Following sexual assault allegation, Carroll files suit against Trump

11/04/19 02:52PM

E. Jean Carroll spent years as a prominent writer, media figure, and advice columnist, including having hosted a show on America's Talking, which later became MSNBC. As regular readers may recall, in June, she also joined a long list of women who've accused Donald Trump of sexual misconduct.

Indeed, in a recently published book, Carroll described an alleged encounter in a New York department store in the mid-1990s, which the writer described as a violent sexual assault committed by the future president. Though definitively proving or disproving Caroll's claim is difficult -- there is no security footage to review and no physical evidence to scrutinize -- the writer said she confided in two friends shortly after the alleged incident, telling them at the time what she said occurred. Those friends soon after came forward with on-the-record accounts.

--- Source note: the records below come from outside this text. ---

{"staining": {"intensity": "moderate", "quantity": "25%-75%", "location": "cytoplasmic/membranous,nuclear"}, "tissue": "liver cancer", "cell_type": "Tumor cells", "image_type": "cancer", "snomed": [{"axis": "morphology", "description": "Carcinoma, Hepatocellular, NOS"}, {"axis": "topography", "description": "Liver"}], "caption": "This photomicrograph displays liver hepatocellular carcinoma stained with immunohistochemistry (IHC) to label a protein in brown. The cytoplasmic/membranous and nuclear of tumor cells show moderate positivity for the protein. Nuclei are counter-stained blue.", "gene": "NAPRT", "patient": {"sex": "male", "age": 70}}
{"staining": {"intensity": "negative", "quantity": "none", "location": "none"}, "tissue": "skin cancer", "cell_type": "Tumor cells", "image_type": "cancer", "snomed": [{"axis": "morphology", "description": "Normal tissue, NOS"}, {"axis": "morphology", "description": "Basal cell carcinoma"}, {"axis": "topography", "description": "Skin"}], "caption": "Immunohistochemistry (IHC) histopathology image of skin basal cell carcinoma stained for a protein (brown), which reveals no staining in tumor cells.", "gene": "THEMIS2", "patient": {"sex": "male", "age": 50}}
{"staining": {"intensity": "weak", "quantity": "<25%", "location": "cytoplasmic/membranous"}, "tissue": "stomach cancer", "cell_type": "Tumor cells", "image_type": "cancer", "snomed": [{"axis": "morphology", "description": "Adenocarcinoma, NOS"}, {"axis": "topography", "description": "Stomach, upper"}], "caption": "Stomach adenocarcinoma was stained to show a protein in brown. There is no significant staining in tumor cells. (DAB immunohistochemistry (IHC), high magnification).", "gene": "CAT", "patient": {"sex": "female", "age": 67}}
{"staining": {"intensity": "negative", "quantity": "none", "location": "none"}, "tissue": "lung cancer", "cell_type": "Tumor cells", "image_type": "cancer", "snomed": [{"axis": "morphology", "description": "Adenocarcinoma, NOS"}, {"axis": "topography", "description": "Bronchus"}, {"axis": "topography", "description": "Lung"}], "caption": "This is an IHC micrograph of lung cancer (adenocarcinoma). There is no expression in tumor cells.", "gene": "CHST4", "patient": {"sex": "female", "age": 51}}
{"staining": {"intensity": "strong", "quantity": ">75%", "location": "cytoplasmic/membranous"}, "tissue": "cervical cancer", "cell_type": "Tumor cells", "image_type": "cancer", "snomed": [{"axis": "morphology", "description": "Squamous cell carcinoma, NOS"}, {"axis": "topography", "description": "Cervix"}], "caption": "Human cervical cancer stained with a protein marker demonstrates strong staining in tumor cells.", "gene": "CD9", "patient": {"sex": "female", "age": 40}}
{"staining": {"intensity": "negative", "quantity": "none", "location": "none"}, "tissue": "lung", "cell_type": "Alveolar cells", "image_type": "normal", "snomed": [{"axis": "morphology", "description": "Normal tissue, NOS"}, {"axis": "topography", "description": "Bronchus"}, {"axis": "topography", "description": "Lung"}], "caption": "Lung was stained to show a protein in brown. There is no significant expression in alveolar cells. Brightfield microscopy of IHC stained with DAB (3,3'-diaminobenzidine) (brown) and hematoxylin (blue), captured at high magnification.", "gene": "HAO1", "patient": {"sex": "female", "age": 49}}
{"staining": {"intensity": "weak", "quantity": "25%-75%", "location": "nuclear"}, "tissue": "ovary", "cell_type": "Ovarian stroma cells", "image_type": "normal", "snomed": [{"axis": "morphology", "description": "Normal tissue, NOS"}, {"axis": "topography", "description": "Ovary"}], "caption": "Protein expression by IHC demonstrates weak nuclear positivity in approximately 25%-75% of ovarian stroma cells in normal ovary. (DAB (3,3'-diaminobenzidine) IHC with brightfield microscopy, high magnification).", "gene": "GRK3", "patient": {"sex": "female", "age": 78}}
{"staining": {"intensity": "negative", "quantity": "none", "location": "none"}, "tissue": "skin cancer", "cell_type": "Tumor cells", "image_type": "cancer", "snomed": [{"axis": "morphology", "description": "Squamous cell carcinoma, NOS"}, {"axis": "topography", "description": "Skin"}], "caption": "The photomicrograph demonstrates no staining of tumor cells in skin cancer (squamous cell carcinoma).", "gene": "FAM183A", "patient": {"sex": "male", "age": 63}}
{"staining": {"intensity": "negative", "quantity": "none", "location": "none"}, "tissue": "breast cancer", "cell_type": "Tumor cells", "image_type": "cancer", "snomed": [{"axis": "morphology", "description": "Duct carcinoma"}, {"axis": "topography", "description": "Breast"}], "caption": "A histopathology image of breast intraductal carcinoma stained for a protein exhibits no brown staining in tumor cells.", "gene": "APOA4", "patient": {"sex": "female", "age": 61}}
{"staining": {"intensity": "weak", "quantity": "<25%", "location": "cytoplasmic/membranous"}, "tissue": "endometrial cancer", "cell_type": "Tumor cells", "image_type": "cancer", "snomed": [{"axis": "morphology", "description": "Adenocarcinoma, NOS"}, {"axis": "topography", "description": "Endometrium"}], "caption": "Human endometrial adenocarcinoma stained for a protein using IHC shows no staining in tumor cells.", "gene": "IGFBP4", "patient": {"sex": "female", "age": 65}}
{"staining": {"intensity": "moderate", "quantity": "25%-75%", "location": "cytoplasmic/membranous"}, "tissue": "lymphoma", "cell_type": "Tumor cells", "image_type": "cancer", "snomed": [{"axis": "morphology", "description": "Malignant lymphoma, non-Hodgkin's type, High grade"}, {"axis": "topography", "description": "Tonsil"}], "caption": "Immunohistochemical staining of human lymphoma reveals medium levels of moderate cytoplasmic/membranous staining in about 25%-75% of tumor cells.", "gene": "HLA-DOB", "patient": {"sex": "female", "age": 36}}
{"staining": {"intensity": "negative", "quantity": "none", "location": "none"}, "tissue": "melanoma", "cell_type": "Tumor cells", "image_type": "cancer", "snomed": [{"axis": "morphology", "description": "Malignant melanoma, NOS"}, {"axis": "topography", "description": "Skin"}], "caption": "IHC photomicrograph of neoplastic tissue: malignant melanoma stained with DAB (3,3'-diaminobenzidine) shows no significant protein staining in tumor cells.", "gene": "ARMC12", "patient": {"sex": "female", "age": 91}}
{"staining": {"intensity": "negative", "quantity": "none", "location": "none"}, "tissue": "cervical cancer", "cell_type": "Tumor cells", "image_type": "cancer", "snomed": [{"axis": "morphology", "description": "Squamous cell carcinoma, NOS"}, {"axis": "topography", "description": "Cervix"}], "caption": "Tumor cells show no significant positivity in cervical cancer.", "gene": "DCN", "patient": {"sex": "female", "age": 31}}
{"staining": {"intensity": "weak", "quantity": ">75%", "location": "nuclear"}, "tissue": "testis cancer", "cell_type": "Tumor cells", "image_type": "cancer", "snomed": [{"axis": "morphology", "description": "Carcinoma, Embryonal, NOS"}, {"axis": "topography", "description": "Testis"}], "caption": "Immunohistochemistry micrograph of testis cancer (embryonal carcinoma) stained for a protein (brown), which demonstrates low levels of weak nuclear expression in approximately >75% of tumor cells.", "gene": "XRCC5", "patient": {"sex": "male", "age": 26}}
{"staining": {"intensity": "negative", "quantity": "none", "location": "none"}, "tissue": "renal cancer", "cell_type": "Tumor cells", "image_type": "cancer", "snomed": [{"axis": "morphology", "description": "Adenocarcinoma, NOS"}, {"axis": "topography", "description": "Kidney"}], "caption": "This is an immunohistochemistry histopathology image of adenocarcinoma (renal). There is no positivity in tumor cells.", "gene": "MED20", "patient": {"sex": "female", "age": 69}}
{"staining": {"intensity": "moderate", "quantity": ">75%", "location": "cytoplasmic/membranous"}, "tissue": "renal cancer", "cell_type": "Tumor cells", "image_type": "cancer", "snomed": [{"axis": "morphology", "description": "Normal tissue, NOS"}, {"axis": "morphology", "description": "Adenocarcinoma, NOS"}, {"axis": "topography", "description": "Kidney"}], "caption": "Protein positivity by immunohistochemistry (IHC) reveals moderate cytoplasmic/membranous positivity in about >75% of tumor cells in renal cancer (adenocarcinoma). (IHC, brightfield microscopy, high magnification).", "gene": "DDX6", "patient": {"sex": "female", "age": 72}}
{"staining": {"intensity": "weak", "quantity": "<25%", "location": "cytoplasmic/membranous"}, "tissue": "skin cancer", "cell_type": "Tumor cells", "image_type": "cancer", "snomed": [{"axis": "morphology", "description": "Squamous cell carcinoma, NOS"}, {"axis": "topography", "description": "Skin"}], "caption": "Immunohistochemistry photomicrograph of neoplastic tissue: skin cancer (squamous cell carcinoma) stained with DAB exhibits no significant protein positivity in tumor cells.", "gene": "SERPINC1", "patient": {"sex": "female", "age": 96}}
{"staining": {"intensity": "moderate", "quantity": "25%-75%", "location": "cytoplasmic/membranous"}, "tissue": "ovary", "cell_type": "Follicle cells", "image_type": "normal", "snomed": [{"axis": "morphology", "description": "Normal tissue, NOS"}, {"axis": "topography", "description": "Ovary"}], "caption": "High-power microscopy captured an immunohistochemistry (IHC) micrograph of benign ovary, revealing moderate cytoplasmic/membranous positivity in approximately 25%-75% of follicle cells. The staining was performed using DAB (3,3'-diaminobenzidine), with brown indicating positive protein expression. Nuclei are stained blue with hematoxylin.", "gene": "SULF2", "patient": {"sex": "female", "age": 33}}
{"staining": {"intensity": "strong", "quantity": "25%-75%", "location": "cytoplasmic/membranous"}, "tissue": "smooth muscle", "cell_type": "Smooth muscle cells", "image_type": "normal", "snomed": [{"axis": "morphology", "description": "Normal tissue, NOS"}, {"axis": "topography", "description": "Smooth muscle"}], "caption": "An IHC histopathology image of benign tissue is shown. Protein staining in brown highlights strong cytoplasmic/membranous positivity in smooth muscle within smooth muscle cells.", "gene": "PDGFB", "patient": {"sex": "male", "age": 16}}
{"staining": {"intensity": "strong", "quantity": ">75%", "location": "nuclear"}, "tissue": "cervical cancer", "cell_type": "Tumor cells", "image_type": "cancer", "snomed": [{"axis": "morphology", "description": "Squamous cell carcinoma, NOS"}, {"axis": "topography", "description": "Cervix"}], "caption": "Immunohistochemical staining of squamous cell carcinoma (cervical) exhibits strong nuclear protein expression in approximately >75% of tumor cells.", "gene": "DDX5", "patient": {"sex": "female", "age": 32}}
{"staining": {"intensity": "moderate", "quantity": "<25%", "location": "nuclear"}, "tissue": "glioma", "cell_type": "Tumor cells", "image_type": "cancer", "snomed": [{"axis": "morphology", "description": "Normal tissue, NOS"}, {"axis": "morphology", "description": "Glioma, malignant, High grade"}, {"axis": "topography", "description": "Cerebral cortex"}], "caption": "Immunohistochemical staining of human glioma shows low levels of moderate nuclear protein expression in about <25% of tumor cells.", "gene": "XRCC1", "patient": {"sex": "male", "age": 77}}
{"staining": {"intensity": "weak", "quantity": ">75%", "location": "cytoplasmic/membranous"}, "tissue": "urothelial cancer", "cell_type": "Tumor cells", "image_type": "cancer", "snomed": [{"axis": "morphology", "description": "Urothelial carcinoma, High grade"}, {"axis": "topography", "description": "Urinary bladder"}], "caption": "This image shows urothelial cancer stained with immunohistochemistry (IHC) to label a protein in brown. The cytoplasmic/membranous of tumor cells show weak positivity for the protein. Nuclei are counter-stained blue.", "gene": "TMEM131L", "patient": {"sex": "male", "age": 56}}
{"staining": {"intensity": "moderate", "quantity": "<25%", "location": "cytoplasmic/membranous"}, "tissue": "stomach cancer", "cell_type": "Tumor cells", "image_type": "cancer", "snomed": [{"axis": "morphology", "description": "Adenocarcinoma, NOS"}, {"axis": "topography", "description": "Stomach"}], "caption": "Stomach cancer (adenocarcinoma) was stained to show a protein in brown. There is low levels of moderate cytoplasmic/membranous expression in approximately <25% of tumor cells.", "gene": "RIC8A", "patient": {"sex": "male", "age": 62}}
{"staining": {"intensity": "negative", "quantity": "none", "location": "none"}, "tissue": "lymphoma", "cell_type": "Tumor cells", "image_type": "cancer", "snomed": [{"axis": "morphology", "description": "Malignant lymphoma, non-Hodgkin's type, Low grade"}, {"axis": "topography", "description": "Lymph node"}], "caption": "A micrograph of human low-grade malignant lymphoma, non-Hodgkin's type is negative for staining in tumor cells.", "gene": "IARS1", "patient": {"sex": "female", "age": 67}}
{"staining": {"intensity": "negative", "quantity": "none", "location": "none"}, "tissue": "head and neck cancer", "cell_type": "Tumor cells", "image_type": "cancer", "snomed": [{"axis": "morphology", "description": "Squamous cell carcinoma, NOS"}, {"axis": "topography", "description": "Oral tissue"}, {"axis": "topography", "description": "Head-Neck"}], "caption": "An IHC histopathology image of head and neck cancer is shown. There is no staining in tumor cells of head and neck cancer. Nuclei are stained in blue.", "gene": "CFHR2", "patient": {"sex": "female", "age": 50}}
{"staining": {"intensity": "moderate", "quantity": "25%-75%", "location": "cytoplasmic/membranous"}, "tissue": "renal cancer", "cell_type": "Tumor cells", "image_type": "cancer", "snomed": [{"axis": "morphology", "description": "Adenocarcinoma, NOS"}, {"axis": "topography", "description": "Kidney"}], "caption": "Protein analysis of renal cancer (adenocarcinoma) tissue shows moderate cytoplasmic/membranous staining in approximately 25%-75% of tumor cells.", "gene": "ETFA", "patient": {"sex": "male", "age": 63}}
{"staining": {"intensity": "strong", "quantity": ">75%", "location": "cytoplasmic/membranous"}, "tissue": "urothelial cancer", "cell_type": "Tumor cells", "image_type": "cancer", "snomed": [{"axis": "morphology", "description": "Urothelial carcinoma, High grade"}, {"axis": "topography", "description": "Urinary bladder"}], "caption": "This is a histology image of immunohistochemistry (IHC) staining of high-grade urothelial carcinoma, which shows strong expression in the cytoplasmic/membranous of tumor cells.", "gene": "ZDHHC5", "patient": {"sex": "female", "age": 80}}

The president has denied the claim, arguing, among other things, that his latest accuser is a "liar" who isn't his "type." As NBC News reported today, Carroll is now suing Trump for defamation.

The suit, filed in New York State Supreme Court, alleges that Trump, "through express statements and deliberate implications, accused Carroll of lying about the rape in order to increase book sales, carry out a political agenda, advance a conspiracy with the Democratic Party, and make money."

"Trump knew that these statements were false; at a bare minimum, he acted with reckless disregard for their truth or falsity," the complaint said, adding that Trump's statements "inflicted emotional pain and suffering, they damaged her reputation, and they caused substantial professional harm."

For her part, the plaintiff said she was "filing this lawsuit for every woman who's been pinched, prodded, cornered, felt-up, pushed against a wall, grabbed, groped, assaulted, and has spoken up only to be shamed, demeaned, disgraced, passed over for promotions, fired, and forgotten."

Carroll added, "While I can no longer hold Donald Trump accountable for assaulting me more than twenty years ago, I can hold him accountable for lying about it and I fully intend to do so."